Canadian baseball player (born 1959)

David Noel Shipanoff (born November 13, 1959) is a former Major League Baseball relief pitcher who played for the Philadelphia Phillies during the 1985 season.

Shipanoff attended Paul Kane High School in St. Albert, Alberta and played college baseball at Wabash Valley College. In his first season at Wabash Valley, he had a record of 16–0 and threw a no-hitter against Southeastern Illinois College.

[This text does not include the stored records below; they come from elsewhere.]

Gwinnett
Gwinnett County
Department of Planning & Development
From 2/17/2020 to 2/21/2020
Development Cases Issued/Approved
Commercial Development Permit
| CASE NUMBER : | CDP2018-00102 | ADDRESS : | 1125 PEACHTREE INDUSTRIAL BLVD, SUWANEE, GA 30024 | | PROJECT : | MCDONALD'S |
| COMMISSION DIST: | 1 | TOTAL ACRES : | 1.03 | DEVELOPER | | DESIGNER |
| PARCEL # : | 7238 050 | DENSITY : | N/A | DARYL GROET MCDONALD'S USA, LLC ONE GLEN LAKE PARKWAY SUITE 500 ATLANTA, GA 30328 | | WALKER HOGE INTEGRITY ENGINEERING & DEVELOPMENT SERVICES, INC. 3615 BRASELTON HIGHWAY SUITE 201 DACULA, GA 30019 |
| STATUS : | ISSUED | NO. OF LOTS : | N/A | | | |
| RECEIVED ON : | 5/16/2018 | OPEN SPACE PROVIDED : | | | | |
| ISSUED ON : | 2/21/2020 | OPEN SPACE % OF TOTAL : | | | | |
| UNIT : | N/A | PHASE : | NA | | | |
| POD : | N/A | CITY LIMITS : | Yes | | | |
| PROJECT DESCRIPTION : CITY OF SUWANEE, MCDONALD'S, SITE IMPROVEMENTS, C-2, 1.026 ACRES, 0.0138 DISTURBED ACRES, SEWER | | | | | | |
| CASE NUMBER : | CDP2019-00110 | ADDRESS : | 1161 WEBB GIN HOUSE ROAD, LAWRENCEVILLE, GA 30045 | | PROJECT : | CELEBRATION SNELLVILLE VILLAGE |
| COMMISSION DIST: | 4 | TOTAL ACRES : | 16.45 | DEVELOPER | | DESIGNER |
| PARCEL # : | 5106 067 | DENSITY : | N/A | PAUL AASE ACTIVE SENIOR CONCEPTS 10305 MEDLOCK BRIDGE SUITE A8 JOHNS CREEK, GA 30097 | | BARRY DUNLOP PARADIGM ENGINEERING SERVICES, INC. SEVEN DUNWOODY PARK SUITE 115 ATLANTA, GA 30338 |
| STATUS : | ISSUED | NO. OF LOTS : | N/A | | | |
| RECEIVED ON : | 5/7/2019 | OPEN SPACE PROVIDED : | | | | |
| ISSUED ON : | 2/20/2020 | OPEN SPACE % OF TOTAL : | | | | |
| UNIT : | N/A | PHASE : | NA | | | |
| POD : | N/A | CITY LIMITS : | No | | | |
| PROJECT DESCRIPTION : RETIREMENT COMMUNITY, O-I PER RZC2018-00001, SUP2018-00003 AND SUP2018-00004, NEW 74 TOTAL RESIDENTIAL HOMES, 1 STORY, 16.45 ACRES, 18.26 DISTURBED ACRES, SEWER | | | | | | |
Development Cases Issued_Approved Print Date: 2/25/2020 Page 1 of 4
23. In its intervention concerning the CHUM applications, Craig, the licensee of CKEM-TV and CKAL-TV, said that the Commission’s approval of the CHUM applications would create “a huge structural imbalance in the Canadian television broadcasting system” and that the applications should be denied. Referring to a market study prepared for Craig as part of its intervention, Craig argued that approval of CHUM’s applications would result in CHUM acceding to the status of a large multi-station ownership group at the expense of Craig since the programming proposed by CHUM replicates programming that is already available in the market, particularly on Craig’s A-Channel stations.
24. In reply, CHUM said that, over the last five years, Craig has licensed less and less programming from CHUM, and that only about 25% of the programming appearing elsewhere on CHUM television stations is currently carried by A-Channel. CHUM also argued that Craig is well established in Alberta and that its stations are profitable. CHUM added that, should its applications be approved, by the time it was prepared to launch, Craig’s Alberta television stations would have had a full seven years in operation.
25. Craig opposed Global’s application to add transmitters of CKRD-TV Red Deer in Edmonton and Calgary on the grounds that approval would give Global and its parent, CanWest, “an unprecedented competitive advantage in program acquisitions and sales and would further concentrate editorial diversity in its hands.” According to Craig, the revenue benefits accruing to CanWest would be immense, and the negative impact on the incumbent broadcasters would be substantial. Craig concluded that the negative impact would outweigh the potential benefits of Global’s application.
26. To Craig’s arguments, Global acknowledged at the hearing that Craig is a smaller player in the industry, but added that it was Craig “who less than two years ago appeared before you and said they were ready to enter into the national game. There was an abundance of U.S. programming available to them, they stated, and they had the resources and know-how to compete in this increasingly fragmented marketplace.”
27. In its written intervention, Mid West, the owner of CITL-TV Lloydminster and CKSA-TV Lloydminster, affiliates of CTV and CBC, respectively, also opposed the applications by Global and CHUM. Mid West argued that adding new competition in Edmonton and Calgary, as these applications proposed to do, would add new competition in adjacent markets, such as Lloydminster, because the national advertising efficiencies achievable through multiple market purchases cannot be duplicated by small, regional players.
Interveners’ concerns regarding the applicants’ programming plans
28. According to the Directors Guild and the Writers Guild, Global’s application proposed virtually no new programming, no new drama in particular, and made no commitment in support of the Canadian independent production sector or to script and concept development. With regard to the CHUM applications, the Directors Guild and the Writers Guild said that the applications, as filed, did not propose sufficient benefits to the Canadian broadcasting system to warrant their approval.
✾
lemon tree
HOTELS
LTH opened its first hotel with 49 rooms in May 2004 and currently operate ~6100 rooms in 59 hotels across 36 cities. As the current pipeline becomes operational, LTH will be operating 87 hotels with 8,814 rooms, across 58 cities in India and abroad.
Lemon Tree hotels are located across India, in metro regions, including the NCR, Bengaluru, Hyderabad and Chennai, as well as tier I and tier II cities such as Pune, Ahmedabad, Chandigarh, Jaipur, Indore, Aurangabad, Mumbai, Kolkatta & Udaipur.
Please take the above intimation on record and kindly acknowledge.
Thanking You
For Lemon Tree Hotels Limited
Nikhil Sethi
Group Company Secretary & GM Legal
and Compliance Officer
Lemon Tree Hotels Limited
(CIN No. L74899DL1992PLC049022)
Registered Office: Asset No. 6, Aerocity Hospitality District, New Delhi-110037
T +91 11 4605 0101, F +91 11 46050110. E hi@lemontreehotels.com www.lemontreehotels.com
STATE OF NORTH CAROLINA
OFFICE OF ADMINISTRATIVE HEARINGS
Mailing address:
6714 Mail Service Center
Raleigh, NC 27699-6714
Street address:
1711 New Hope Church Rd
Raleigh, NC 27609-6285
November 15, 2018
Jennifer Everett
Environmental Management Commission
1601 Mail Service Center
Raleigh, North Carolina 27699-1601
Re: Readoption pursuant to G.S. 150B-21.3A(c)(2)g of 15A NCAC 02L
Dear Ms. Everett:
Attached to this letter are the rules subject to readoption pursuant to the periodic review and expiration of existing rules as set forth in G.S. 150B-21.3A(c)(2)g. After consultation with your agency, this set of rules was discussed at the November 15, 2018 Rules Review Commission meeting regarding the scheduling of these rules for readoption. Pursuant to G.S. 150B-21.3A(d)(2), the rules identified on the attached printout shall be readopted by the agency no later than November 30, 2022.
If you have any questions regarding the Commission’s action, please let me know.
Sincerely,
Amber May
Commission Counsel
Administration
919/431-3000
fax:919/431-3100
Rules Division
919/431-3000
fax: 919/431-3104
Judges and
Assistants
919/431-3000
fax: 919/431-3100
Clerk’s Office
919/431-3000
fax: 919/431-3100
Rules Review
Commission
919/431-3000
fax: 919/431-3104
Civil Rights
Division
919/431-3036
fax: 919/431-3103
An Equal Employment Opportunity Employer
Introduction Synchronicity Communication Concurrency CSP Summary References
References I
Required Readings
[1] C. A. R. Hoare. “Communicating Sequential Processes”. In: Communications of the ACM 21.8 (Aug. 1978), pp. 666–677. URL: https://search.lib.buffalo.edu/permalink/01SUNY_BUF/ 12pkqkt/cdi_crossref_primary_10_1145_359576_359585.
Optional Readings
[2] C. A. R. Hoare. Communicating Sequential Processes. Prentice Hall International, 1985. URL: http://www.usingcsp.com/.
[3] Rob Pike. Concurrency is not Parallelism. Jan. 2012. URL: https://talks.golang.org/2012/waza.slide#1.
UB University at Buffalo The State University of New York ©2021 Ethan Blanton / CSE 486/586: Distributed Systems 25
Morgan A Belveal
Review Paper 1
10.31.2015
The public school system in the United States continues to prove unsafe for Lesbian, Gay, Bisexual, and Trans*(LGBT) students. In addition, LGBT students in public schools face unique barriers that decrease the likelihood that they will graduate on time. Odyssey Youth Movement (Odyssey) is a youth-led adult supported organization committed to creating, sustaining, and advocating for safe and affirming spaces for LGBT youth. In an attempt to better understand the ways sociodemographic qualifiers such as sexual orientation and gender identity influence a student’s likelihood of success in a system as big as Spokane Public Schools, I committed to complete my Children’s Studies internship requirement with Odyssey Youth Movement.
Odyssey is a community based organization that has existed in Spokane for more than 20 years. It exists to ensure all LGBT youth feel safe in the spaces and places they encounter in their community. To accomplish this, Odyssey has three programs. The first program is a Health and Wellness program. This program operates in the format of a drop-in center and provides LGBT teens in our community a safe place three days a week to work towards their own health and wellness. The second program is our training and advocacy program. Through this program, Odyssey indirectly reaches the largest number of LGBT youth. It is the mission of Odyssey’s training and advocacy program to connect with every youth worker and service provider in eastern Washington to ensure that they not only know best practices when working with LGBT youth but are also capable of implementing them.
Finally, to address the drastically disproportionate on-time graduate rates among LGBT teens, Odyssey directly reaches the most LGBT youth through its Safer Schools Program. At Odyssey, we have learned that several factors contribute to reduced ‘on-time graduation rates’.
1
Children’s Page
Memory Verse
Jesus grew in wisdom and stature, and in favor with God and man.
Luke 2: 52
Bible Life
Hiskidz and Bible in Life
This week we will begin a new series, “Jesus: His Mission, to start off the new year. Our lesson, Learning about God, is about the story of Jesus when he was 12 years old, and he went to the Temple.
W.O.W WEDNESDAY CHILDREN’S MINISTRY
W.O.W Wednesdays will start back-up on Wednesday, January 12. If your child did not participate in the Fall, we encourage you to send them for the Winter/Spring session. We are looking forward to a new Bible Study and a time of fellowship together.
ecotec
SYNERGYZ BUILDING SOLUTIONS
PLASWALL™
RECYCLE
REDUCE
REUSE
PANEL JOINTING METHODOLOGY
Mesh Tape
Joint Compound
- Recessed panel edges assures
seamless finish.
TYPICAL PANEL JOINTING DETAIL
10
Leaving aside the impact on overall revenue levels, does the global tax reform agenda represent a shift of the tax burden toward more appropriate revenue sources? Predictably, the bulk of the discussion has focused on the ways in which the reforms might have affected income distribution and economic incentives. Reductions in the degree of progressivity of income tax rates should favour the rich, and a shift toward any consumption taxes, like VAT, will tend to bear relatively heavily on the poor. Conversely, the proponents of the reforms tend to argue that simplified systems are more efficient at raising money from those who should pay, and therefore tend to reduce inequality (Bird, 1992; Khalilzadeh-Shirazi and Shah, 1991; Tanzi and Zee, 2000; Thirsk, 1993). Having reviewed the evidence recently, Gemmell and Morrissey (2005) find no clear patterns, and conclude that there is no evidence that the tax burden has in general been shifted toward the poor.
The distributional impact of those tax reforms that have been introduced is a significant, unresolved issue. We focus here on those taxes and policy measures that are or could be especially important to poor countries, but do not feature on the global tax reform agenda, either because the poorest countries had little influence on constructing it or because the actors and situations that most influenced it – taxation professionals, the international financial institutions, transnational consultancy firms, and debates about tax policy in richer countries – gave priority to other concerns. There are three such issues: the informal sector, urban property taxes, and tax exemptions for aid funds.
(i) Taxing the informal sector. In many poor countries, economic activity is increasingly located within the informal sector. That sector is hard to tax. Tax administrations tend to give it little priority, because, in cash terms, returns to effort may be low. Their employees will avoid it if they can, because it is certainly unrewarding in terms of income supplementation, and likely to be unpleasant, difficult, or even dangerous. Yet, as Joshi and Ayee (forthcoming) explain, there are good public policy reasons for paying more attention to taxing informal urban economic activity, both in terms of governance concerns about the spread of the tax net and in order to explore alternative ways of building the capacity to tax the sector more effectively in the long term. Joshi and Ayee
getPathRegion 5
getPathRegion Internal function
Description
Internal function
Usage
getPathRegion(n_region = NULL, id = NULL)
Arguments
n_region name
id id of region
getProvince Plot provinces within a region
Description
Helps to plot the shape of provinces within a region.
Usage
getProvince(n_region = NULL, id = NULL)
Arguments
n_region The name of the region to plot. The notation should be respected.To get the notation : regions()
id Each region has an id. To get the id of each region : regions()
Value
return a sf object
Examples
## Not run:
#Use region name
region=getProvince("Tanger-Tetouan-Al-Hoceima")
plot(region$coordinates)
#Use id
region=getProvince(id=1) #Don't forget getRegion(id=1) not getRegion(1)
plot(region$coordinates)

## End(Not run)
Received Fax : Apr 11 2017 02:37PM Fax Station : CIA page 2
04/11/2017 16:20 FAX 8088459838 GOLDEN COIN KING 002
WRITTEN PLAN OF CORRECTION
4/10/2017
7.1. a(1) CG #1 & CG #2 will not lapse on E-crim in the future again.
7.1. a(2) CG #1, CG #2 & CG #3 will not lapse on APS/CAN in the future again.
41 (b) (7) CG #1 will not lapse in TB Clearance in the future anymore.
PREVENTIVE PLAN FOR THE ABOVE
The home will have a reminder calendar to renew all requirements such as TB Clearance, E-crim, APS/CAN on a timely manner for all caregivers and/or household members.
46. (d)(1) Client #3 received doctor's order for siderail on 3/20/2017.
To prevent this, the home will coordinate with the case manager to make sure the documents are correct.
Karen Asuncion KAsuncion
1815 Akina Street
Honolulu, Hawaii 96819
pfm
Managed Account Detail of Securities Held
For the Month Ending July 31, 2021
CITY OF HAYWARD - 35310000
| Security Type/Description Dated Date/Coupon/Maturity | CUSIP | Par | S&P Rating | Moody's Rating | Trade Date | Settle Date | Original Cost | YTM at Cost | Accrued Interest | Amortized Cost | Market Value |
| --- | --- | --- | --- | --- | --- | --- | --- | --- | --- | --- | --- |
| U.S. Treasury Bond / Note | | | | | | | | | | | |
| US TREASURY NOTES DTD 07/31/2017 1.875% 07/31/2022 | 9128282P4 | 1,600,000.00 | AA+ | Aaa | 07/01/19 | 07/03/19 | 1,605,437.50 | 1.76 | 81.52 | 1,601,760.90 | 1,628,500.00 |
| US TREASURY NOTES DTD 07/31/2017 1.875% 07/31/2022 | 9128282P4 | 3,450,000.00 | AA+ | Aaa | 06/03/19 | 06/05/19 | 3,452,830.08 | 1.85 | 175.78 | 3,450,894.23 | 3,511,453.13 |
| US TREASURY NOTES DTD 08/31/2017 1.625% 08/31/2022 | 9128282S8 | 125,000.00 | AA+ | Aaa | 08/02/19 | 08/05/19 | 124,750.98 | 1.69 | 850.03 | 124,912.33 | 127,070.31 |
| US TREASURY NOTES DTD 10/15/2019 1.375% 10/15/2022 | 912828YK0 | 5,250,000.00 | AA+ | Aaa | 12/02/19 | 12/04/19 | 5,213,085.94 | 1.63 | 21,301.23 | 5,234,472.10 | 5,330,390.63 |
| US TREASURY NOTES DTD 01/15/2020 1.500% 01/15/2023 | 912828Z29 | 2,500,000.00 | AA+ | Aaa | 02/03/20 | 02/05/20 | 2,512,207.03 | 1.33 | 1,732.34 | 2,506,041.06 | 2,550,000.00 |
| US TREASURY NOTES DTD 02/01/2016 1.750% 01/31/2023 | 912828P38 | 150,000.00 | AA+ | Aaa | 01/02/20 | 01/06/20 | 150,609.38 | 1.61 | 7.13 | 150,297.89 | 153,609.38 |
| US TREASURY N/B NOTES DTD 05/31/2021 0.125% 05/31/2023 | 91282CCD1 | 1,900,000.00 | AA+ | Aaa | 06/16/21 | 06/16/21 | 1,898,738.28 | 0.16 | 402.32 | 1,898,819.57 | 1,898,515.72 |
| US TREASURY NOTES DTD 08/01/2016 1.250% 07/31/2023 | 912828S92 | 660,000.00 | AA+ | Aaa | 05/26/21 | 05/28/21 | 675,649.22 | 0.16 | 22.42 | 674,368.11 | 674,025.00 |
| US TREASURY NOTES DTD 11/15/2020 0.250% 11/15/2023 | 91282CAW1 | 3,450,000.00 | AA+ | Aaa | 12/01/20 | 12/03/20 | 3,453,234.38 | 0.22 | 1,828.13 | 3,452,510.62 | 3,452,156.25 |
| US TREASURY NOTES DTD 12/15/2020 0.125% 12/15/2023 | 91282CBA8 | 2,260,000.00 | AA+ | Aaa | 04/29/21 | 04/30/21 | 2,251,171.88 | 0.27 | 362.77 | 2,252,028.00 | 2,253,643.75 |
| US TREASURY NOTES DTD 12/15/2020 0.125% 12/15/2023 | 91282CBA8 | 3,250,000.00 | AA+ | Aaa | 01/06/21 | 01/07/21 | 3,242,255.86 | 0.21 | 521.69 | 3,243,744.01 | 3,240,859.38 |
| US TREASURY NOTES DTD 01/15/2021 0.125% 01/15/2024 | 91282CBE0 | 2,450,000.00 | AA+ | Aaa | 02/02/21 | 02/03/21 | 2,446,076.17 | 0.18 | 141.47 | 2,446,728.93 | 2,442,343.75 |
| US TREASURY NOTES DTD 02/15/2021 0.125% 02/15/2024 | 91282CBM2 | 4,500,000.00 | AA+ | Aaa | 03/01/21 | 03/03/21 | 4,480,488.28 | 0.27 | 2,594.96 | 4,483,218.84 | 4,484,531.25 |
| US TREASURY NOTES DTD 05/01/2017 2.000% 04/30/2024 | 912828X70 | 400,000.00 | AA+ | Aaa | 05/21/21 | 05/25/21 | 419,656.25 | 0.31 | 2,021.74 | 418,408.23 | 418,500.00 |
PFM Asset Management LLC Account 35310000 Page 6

The right-hander was signed by the Toronto Blue Jays as an amateur free agent on July 19, 1980. He spent the next five years rising up the ranks of the Blue Jays' farm system. The Philadelphia Phillies acquired him via trade almost five years later (April 1, 1985) along with Ken Kinnard and Jose Escobar when they gave up Len Matuszek, and he pitched for the Phillies during the last two months of that season.

Shipanoff made his major league debut against the St. Louis Cardinals on August 10, 1985, at Veterans Stadium. He entered game 1 of the doubleheader in the top of the 6th with Philadelphia trailing 5–1, and he proceeded to hurl three scoreless innings of relief before being lifted for a pinch hitter. He had allowed three hits, struck out three, and walked no one.

Season and career totals include 26 games pitched, a 1–2 record, 12 games finished, 3 saves, 26 strikeouts and 16 walks in 36.1 innings pitched, and an earned run average of 3.22.

Also in 1985, Shipanoff was the recipient of the Tip O'Neill Award, given out by the Canadian Baseball Hall of Fame to the Canadian baseball player "judged to have excelled in individual achievement and team contribution while adhering to the highest ideals of the game of baseball."